Site 60 - the Caltragh
No. 60. To the south of one of the roads leading from Sligo to Cloverhill, and east of that from Sligo to Seafield, N.E. of the oval chain of circles. "Known in the district by the name of Caltragh." Petrie here explains this term, as it was locally explained, no doubt, "the church or graveyard, from the fact that the whole of it is filled with human bones. No interment has ever been made in it in the memory of man, nor is there any tradition of a church ever having been there."
It is evidently a work of pagan times, and the conclusion may, perhaps, be drawn with safety, says Petrie, that, "while the other monuments were the tombs of chiefs or princes, this was the general cemetery of the soldiers or common people."
Col. Wood-Martin, in like manner, regards it as the general burying-ground for the ordinary population of the district, "as distinguished from the sepulchres within the circles, which would appear to be those of a family or of a chief."
"It is a great, circular enclosure (92 paces in diameter from north to south, and about the same from east to west), originally surrounded, as in all the preceding examples, by a circle of large stones. Most of these stones have been removed to clear the land, and those which remain are nearly covered with earth." - Petrie.

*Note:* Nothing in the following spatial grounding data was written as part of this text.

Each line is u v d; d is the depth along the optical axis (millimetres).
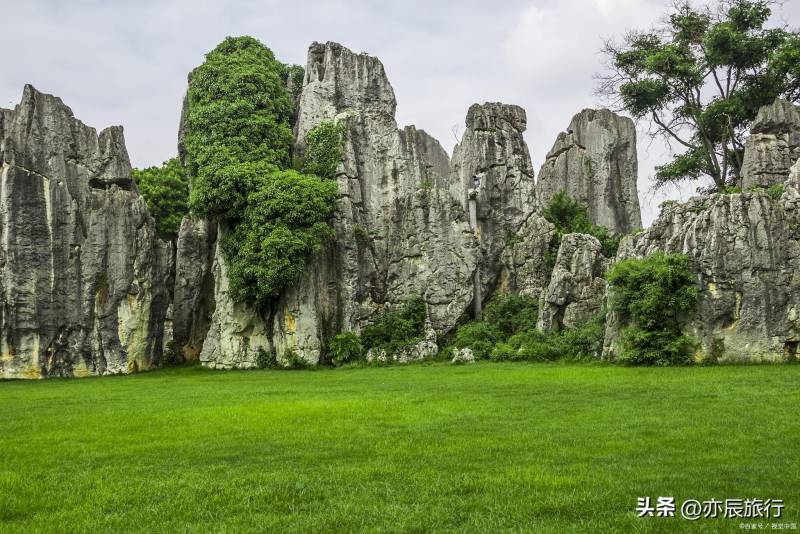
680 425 20031
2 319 50344
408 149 65062
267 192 51875
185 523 12617
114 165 57281
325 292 56781
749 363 37719
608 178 71688
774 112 55594
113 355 54125
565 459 16438
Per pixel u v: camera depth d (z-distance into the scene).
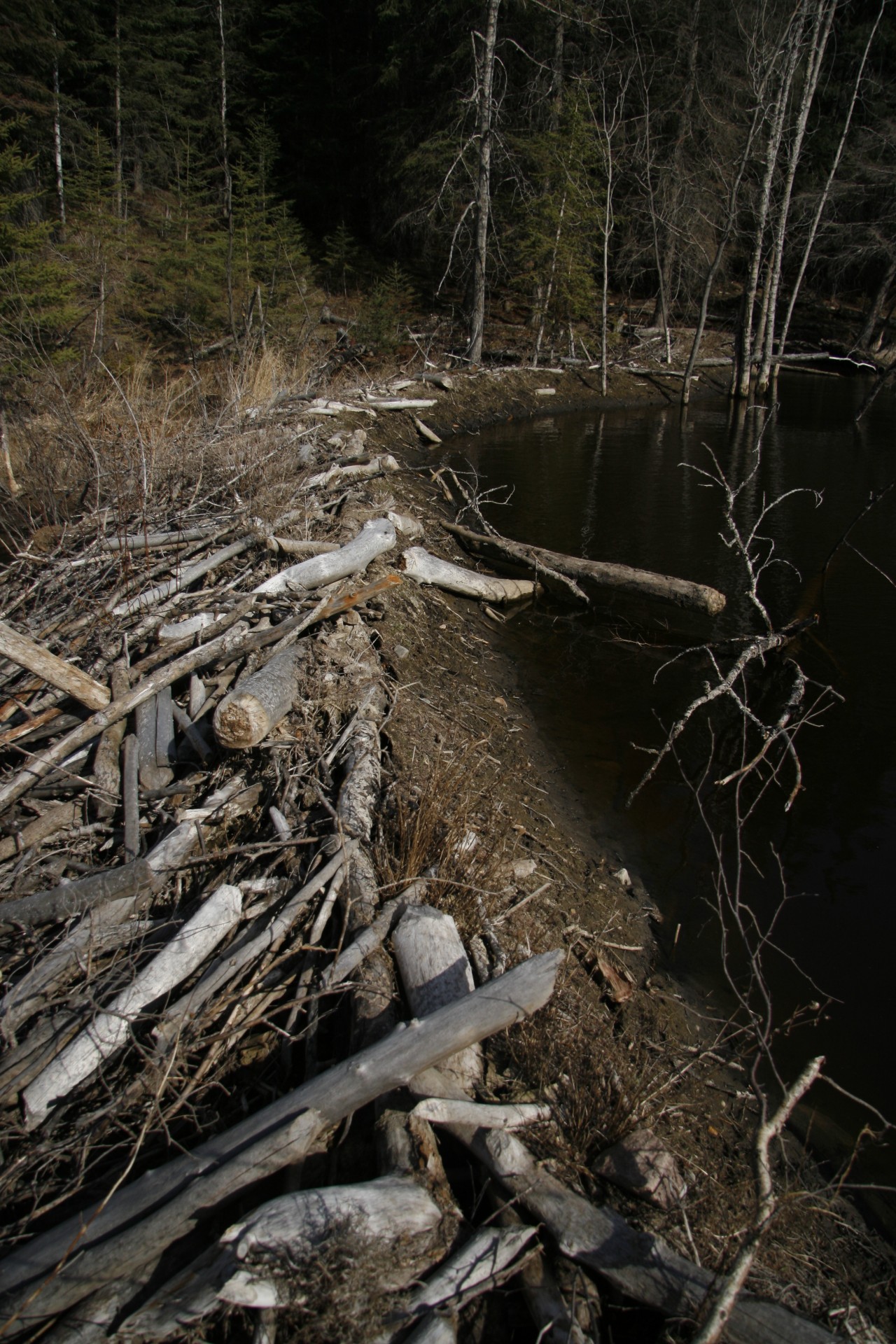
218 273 15.90
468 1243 2.10
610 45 21.47
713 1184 2.75
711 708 5.95
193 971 3.08
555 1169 2.43
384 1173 2.25
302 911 3.31
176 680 4.55
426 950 2.96
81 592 5.34
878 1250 2.68
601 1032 3.22
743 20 20.41
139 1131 2.57
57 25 20.55
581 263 19.91
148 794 4.00
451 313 22.88
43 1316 2.03
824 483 11.16
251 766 4.20
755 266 17.77
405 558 7.00
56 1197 2.42
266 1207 2.06
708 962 3.79
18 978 3.11
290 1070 2.75
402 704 5.00
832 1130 3.07
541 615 7.49
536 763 5.17
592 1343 1.95
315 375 15.00
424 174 21.69
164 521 6.58
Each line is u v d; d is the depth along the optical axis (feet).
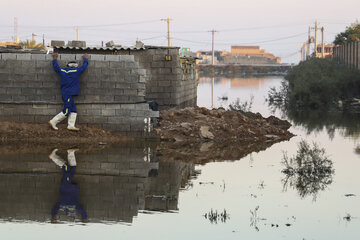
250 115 82.89
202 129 65.62
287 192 38.45
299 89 129.70
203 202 35.37
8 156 49.65
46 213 31.99
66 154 51.37
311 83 130.72
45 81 59.47
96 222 30.50
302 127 82.23
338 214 32.81
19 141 58.03
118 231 28.91
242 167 47.75
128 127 61.00
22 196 35.63
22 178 40.86
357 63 158.10
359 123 88.38
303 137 69.77
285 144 63.05
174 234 28.53
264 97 154.61
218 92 185.88
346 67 156.46
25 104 59.88
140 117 60.80
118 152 53.67
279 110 116.57
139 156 51.78
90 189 38.01
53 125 59.06
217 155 54.13
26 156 49.83
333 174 44.91
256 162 50.34
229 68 620.90
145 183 40.34
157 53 81.05
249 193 38.01
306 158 52.31
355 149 58.59
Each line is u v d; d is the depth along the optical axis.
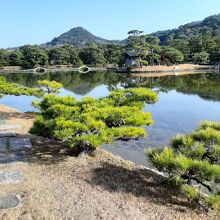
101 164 7.84
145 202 6.03
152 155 6.59
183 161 5.79
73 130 7.58
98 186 6.60
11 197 6.04
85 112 8.38
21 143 9.59
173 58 74.94
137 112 8.57
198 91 30.28
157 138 13.12
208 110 20.00
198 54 78.88
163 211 5.74
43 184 6.66
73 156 8.46
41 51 87.00
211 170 5.62
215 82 39.69
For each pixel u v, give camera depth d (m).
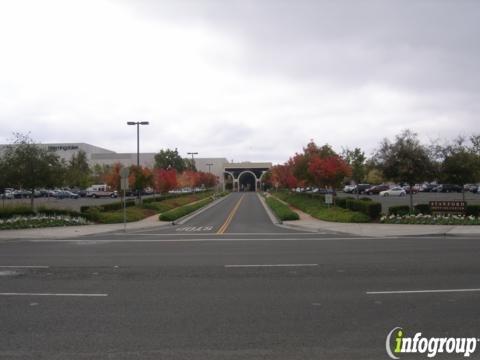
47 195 74.56
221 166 133.88
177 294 8.88
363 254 14.02
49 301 8.38
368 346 5.93
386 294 8.69
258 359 5.52
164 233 22.44
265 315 7.36
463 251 14.39
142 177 40.12
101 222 27.45
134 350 5.84
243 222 29.30
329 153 45.22
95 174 97.00
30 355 5.69
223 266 12.09
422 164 25.86
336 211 29.39
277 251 15.03
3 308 7.89
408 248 15.30
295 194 62.97
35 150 27.55
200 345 6.00
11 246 17.25
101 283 9.98
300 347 5.90
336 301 8.20
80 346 6.00
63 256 14.23
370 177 80.00
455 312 7.40
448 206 24.25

"The interior forms a gently rising hillock...... Owing to the quantity of human remains turned up when the grassy surface was broken for tillage, it is stated to have been soon again laid down by the tenant, who imagined the crop of potatoes would be too oily in taste! It is an enlarged and developed reproduction of No. 8...... Some years ago part of the field outside the periphery of the caltragh was tilled, and is said to have been full of human remains. In one small spot in the slope of the hill, from which the sod had been stripped by cattle, fragments of calcined and uncalcined bones, periwinkle shells, a fragment of fractured white quartz, and animal teeth, both calcined and uncalcined, were picked up." - Wood-Martin.